Он слышит, как кто-то горланит песню, и замирает. Группа юнцов в куртках с эмблемами «Селтик», возвращающихся, очевидно, с концерта «The Pogues», пошатываясь, бредет ему навстречу. Они пьяны до полной невменяемости. Он, сжавшись в комок, проходит мимо них. Они, впрочем, даже не замечают его. К огромному своему облегчению, Рентой видит приближающийся автобус № 253. Он вскакивает на него и покидает Финсбери-парк.
На автопилоте он доезжает до Хакни, чтобы пересесть там на другой автобус, идущий до Ливерпул-стрит. Сжимая в руках набитую деньгами сумку, он страдает от мании преследования и растерянности. Каждый встречный кажется ему потенциальным грабителем или уличным хулиганом. Стоит Рентону увидеть чёрную кожаную куртку, похожую на ту, которую носит Бегби, как кровь застывает у него в жилах. Приближаясь к Ливерпул-стрит, он даже начинает подумывать о том, чтобы вернуться обратно, но, засунув руку в сумку и нащупав там пакет с банкнотами, приходит в себя. Доехав до цели, он заходит в филиал «Эбби нэшнл» и добавляет девять тысяч наличными к своему счету, на котором уже лежит двадцать семь фунтов тридцать два пенса. Кассир даже бровью не поводит. В конце концов, это — Сити.
Оставшись всего с семью тысячами, Рентой чувствует себя сразу гораздо лучше. Он отправляется на железнодорожную станцию и покупает билет туда и обратно до Амстердама, намереваясь использовать его только в одну сторону. Он смотрит, как за окном проносится графство Эссекс и как бетон и кирпич сменяются пышными лугами по мере того, как поезд приближается к Харвиджу. На набережной Паркинсон ему приходится ждать ещё целый час парома, отплывающего в Хук-ван-Холланд. Для него это не проблема — торчки ждать умеют. Несколько лет назад он работал на этом самом пароме стюардом. Он надеется, что никто его не вспомнит.
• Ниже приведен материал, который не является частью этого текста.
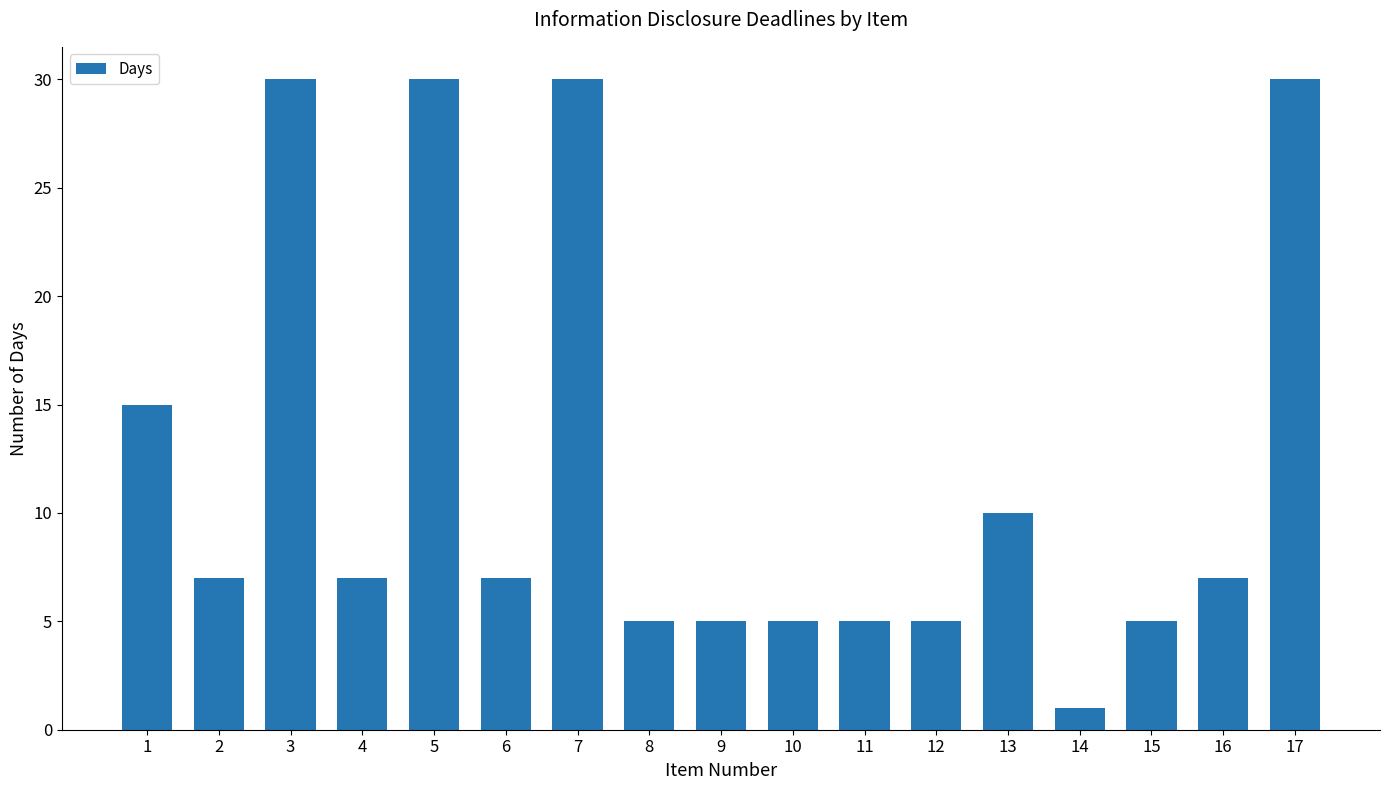

What is the average value?

12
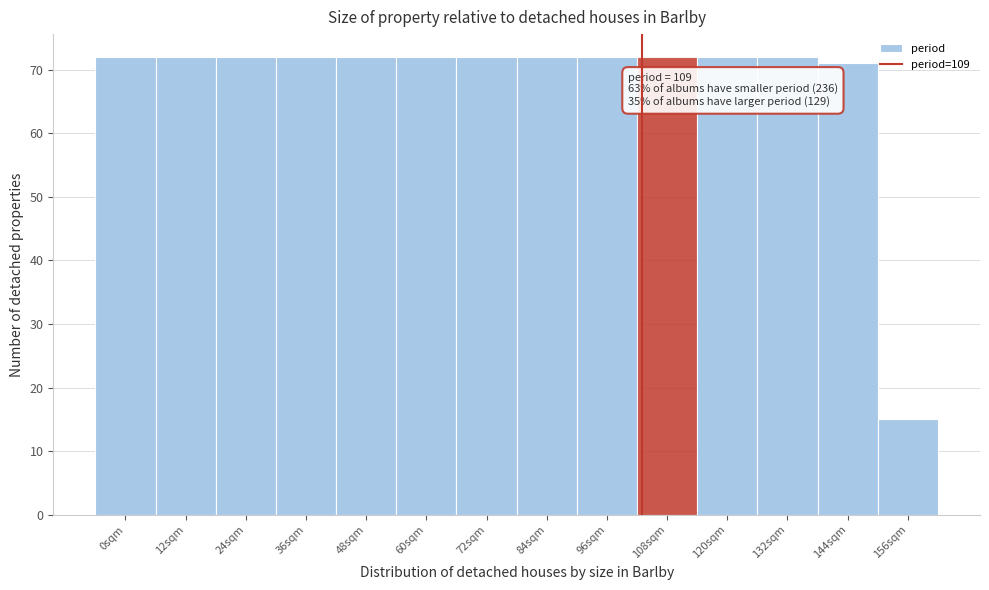

Reading left to right, list all the values displayed in this chart.

0sqm=72	12sqm=72	24sqm=72	36sqm=72	48sqm=72	60sqm=72	72sqm=72	84sqm=72	96sqm=72	108sqm=72	120sqm=72	132sqm=72	144sqm=71	156sqm=15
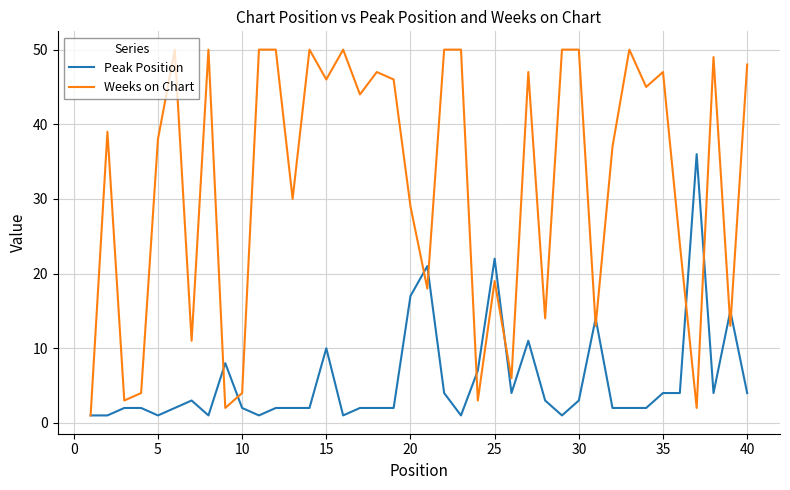

Which series has the largest range (max minus min)?

Weeks on Chart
На борту парома паранойя стихает, но её место сразу же занимают угрызения совести. Он думает о Кайфоломе и обо всём, через что они прошли вместе. Они знали и хорошие времена, и плохие, но они всегда делили все пополам. Кайфолом вернет себе потерянные деньги — он прирожденный эксплуататор. Дело не в деньгах, дело в предательстве. Он уже видит знакомое выражение на лице Кайфолома — выражение, в котором больше обиды, чем гнева. Однако вот уже долгие годы их дороги все больше и больше расходятся, их взаимный антагонизм, когда-то бывший просто шуткой, которую они разыгрывали на потеху окружающим, постепенно превратился в силу повторяемости ритуала в повседневную реальность. Лучше уж так, думает Рентон. В каком-то смысле Кайфолом поймёт его и даже будет злобно завидовать его поступку. Злиться он будет в основном на самого себя, за то, что ему не хватило духу сделать это первым.
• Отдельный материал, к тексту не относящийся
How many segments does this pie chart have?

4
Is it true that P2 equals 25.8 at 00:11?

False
Не требовалось особых усилий, чтобы сообразить, что Грозе Ринга он оказал, в сущности, услугу. Ему было, конечно, жаль, что Гроза Ринга вложил в дело деньги, полученные в качестве компенсации от бюро по возмещению криминального ущерба. Однако Гроза Ринга настолько поглощен самоуничтожением, что вряд ли даже замечает, когда кто-нибудь другой вносил в этот процесс посильную лепту. С одинаковым успехом ему можно было бы дать выпить бутылку гербицида или выделить три штуки на пропой. Первый способ просто быстрее и безболезненнее. Некоторые, признает он, станут утверждать, что таков выбор Грозы Ринга, но разве природа его заболевания не такова, что лишает его возможности сделать осознанный выбор? Рентой ухмыляется над иронией того, что он — торчок, только что обобравший своих товарищей, — рассуждает подобным образом на темы морали. Впрочем, торчок ли он? Верно только, что он снова вмазался, но промежутки между приемами героина в последнее время становились всё более продолжительными. Однако на этот вопрос он не мог дать сейчас однозначного ответа. Дать его сможет только время.
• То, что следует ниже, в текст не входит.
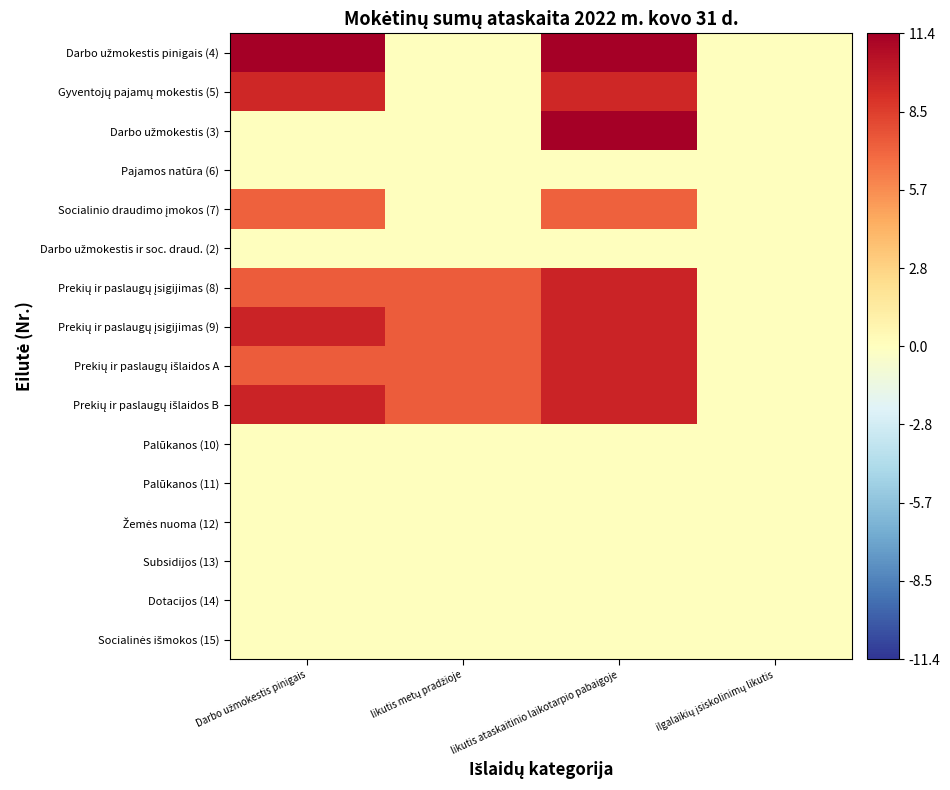

What is the difference between the highest and lowest values at Darbo užmokestis pinigais?

11.4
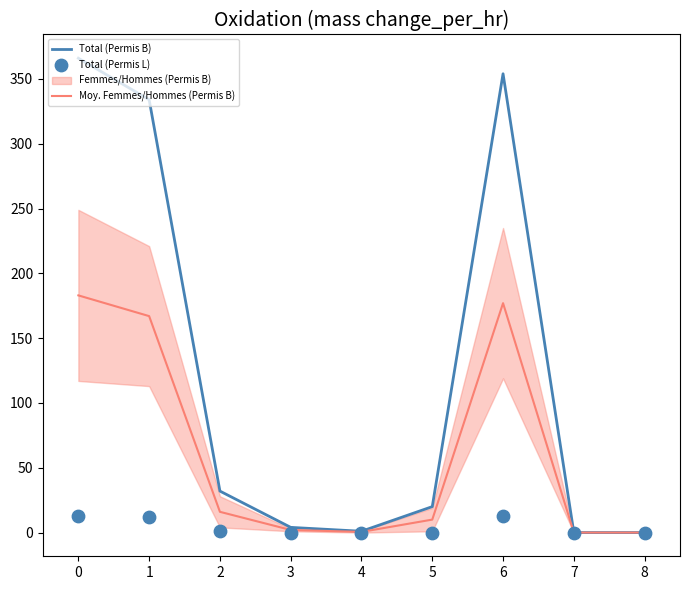

Is the value of Moy. Femmes/Hommes (Permis B) at 4 greater than the value of Total (Permis B) at 0?

No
Подлинную вину Рентой чувствовал только перед Кочерыжкой. Он любил Кочерыжку. Кочерыжка никогда никому не причинил зла, если не считать, разумеется, неприятных минут, которые он доставлял ближним из-за своей привычки обчищать их карманы, кошельки и дома. Люди, впрочем, придают этому чересчур много значения. Они слишком привязаны к вещам. Кочерыжка не виноват в том, что наше общество насквозь-материалистично и к тому же страдает потребительским фетишизмом. Кочерыжке всегда не везло. Мир давно на него насрал, и его друг просто присоединился к миру в данном вопросе. Тем не менее если кому-то Рентой и хотел вернуть деньги, то только Кочерыжке.